Task item
Write the records out again exactly, leaving no images in.

Stored items
# # # #
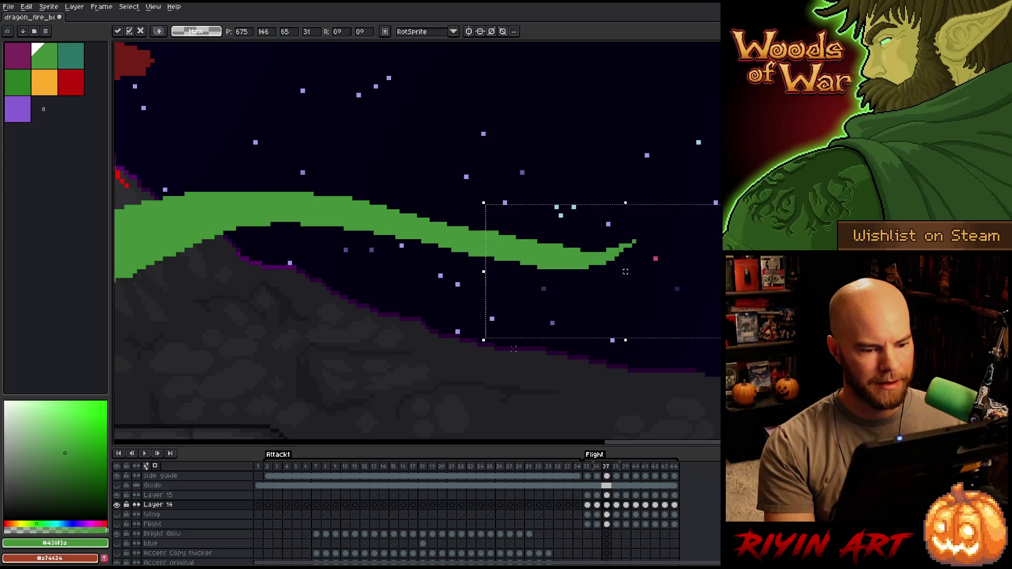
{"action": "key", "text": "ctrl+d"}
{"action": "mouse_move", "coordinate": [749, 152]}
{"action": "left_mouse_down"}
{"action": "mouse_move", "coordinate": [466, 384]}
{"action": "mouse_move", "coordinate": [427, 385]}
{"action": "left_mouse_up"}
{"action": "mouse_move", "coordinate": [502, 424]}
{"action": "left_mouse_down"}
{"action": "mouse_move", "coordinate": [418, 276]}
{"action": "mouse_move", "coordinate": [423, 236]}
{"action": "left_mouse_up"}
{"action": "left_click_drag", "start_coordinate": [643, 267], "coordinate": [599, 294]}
# # # #
Written solution
{"action": "key", "text": "ctrl+d"}
{"action": "mouse_move", "coordinate": [749, 152]}
{"action": "left_mouse_down"}
{"action": "mouse_move", "coordinate": [466, 384]}
{"action": "mouse_move", "coordinate": [427, 385]}
{"action": "left_mouse_up"}
{"action": "mouse_move", "coordinate": [502, 424]}
{"action": "left_mouse_down"}
{"action": "mouse_move", "coordinate": [418, 276]}
{"action": "mouse_move", "coordinate": [423, 236]}
{"action": "left_mouse_up"}
{"action": "left_click_drag", "start_coordinate": [643, 267], "coordinate": [599, 294]}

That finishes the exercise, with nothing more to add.